WHAT TO WORK ON -
Copy out, word for word, the rows below starting with the line that contains "Add a lens line" and going on through the line that contains "-0.016255, 0.059709, 0.373745]]", including both of those lines. Leave the pictures out of your answer.

WORKING DATA -
···

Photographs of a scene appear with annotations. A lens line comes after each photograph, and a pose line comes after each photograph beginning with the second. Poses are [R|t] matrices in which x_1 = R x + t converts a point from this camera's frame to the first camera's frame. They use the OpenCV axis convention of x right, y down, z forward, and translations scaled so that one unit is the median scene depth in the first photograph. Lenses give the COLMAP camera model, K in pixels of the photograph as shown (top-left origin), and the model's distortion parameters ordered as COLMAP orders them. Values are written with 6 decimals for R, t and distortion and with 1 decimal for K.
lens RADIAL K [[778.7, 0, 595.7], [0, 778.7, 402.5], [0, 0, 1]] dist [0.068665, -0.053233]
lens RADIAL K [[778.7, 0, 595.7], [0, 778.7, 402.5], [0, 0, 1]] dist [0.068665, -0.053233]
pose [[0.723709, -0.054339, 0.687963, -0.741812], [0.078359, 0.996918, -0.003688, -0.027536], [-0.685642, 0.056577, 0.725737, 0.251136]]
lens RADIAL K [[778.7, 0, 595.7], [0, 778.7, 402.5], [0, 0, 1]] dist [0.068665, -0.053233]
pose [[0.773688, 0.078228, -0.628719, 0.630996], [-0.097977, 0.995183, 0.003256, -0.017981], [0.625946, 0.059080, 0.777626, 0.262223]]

···

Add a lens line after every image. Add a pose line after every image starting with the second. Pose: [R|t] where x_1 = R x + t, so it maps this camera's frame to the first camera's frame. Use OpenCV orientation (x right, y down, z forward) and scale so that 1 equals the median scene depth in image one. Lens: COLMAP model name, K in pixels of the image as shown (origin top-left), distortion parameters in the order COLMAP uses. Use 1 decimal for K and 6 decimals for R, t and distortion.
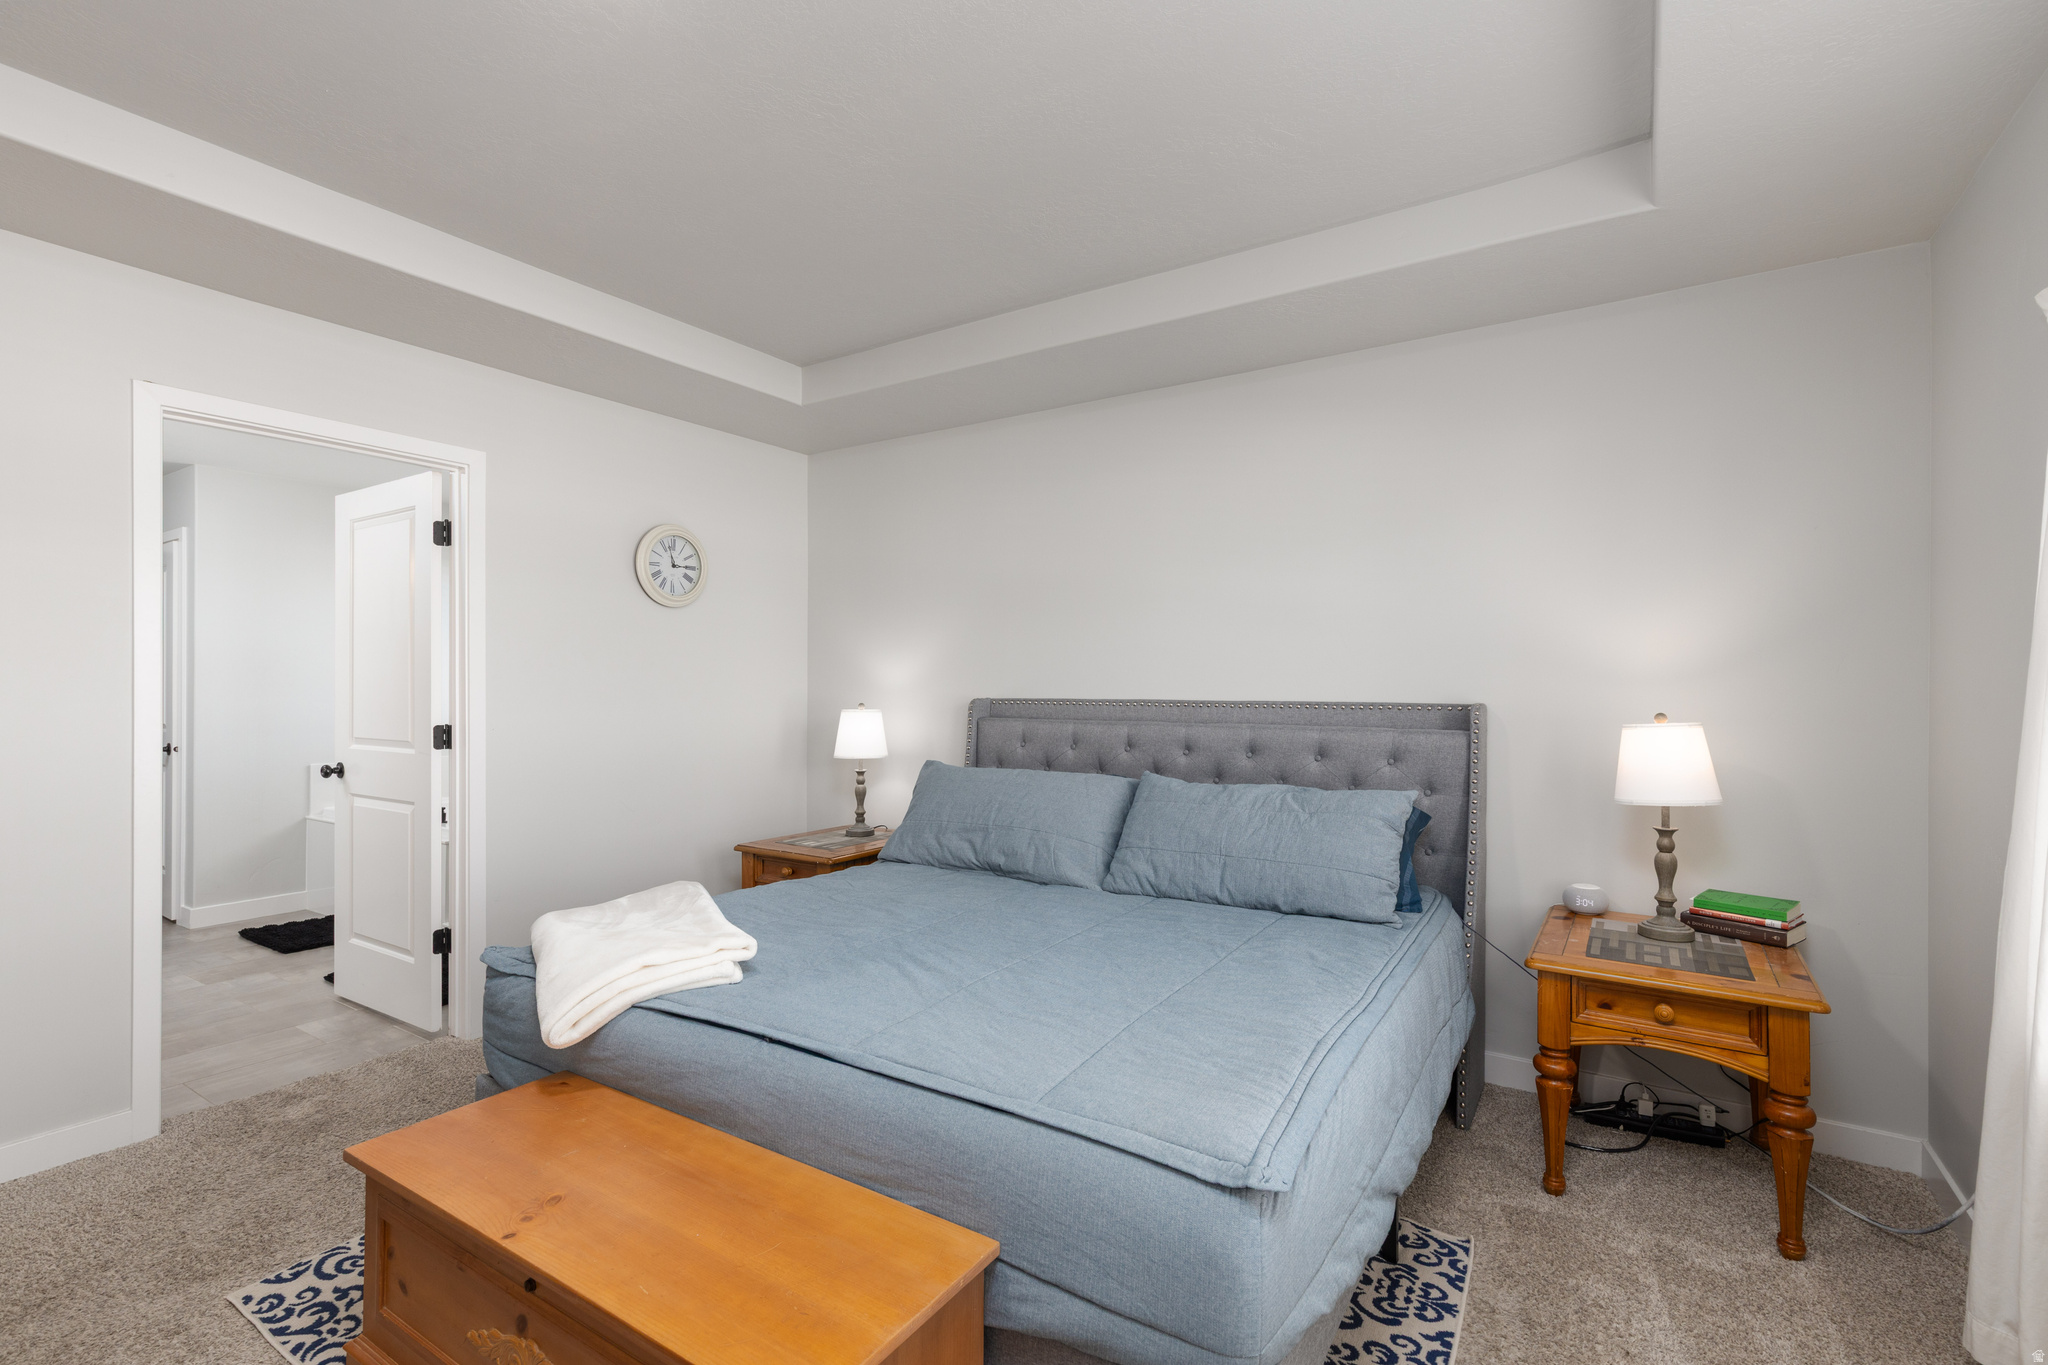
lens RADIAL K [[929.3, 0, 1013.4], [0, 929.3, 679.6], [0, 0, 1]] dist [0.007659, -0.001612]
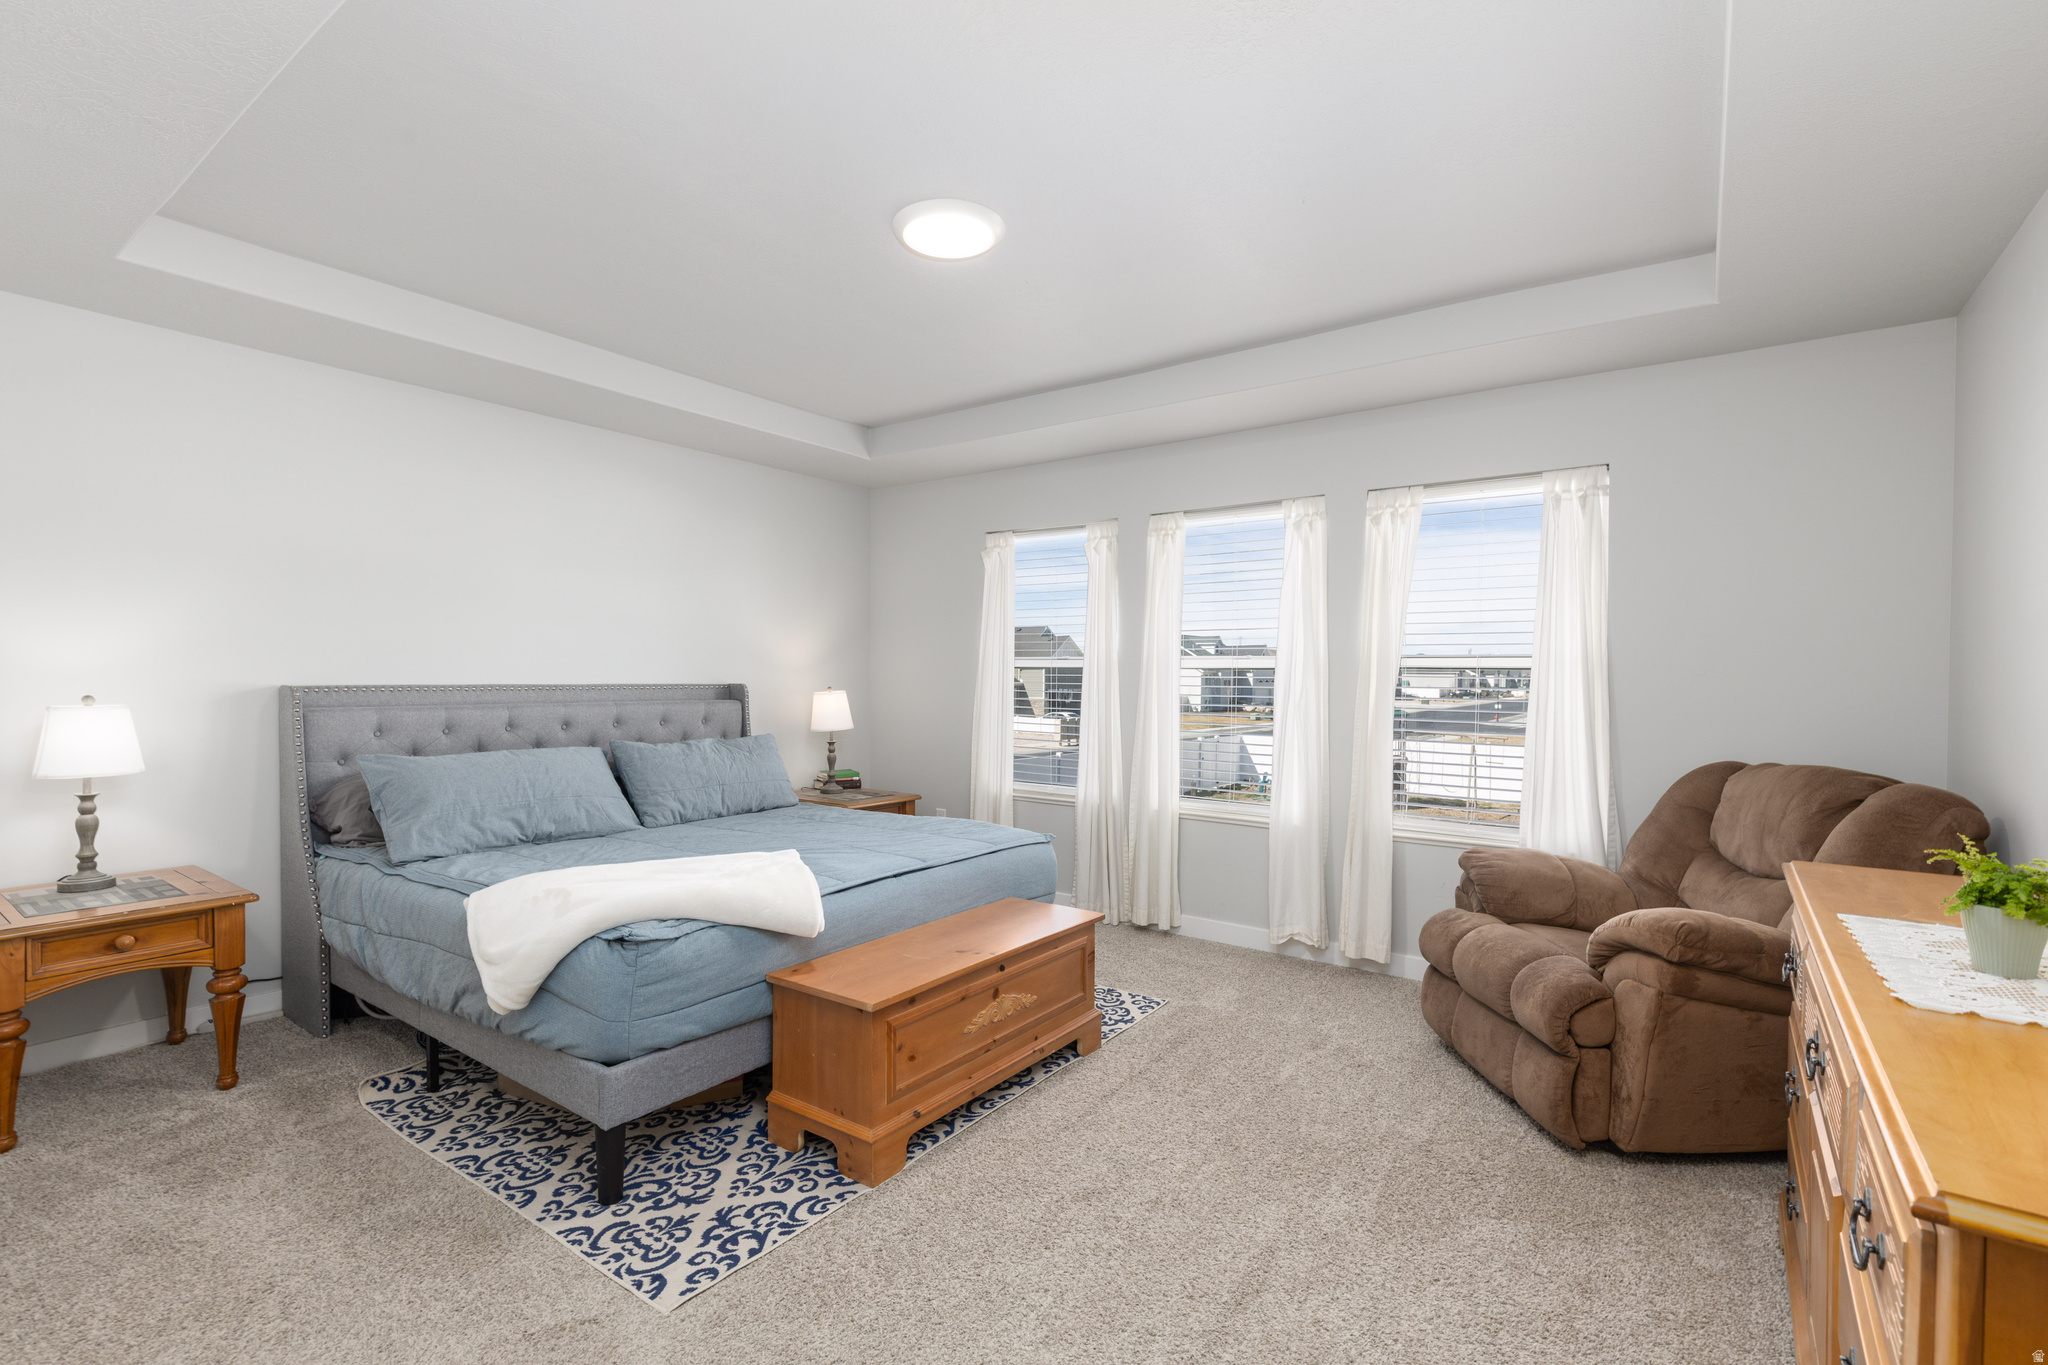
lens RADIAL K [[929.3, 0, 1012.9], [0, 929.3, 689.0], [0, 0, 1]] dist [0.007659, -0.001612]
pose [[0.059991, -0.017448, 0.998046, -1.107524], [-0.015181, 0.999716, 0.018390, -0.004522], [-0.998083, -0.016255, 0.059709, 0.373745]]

···

EXERCISE RESPONSE -
Add a lens line after every image. Add a pose line after every image starting with the second. Pose: [R|t] where x_1 = R x + t, so it maps this camera's frame to the first camera's frame. Use OpenCV orientation (x right, y down, z forward) and scale so that 1 equals the median scene depth in image one. Lens: COLMAP model name, K in pixels of the image as shown (origin top-left), distortion parameters in the order COLMAP uses. Use 1 decimal for K and 6 decimals for R, t and distortion.
lens RADIAL K [[929.3, 0, 1013.4], [0, 929.3, 679.6], [0, 0, 1]] dist [0.007659, -0.001612]
lens RADIAL K [[929.3, 0, 1012.9], [0, 929.3, 689.0], [0, 0, 1]] dist [0.007659, -0.001612]
pose [[0.059991, -0.017448, 0.998046, -1.107524], [-0.015181, 0.999716, 0.018390, -0.004522], [-0.998083, -0.016255, 0.059709, 0.373745]]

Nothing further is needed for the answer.